Exercise objective >> Nothing but a number is wanted here: the count of lines in the data holding the word "border".

Data to examine >>
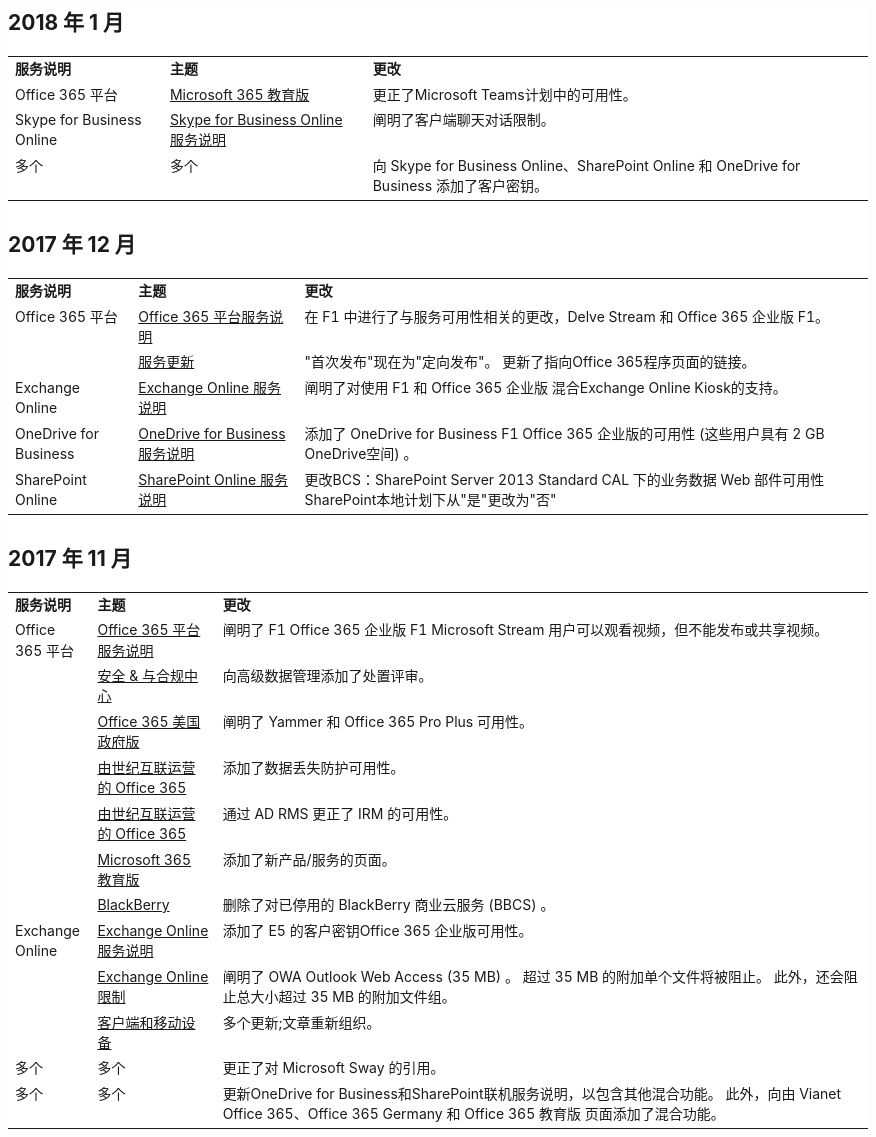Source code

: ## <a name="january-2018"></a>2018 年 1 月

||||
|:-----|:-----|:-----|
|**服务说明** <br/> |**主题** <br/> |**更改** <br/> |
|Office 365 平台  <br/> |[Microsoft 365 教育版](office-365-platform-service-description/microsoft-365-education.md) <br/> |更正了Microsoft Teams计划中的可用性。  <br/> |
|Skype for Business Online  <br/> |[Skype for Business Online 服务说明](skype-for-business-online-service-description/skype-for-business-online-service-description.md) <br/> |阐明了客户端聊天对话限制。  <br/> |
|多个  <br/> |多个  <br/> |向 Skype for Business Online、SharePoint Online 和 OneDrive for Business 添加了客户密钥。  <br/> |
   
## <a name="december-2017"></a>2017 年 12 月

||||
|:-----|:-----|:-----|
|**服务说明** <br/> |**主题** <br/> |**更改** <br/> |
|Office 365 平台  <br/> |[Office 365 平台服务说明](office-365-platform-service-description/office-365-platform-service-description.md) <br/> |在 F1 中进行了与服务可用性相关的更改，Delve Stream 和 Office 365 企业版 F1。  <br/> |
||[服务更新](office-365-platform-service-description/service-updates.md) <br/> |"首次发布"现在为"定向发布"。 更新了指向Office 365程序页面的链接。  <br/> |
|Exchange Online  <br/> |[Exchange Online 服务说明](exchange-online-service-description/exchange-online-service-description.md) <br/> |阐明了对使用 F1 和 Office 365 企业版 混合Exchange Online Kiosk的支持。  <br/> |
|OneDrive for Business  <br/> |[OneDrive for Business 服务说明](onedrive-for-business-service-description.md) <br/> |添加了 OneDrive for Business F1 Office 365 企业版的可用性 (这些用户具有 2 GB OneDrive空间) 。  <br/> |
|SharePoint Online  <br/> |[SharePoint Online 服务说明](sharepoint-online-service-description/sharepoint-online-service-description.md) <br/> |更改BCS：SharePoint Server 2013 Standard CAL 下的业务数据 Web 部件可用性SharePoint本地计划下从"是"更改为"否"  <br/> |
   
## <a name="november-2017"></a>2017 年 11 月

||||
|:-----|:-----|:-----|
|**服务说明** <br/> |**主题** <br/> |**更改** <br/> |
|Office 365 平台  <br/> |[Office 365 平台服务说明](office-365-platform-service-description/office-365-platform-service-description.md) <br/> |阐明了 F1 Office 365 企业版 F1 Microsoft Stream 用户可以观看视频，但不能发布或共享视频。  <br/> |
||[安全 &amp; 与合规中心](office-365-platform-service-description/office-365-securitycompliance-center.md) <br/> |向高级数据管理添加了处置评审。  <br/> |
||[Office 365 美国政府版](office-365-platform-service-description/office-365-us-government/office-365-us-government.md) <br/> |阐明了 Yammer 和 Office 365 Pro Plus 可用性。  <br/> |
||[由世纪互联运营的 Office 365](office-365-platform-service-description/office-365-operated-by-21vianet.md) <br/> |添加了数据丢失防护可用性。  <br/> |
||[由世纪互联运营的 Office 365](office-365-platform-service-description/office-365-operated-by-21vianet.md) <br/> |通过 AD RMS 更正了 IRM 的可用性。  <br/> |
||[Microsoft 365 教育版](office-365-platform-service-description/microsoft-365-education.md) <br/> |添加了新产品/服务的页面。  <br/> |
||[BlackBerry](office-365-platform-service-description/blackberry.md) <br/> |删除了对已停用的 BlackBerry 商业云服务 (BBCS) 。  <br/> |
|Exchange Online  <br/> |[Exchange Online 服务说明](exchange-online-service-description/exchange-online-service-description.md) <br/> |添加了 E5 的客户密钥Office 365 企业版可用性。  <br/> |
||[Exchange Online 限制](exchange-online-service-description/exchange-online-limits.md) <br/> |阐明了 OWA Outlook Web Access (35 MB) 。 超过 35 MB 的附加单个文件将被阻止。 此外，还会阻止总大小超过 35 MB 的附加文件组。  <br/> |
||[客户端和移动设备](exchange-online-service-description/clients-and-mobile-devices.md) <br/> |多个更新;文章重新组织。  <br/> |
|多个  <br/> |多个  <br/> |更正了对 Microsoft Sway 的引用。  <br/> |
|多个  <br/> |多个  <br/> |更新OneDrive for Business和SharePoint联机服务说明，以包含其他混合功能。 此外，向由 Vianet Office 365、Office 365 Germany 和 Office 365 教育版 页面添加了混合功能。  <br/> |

==

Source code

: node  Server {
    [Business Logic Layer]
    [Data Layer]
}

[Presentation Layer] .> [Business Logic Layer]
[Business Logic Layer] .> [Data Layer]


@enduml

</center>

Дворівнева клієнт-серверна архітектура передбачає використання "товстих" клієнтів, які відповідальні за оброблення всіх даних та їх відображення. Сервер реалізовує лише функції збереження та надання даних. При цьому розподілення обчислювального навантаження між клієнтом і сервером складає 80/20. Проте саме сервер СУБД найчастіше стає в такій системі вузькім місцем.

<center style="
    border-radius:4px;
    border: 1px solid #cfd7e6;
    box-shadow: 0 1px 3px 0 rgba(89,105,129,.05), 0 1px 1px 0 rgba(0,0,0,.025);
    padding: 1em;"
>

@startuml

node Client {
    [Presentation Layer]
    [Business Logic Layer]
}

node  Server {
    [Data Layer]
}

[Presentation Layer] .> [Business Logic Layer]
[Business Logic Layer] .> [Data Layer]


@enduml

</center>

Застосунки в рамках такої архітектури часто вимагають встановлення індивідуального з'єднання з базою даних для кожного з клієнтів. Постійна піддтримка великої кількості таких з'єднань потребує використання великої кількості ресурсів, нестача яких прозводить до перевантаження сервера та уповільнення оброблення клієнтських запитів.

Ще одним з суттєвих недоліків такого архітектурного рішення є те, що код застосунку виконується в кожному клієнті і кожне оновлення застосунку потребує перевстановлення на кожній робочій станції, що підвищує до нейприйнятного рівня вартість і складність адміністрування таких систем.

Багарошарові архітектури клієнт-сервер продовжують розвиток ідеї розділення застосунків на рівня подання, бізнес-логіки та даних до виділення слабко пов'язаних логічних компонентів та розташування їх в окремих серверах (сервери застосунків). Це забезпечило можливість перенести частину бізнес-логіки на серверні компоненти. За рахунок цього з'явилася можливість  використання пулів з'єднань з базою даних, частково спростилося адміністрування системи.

Response area >> 2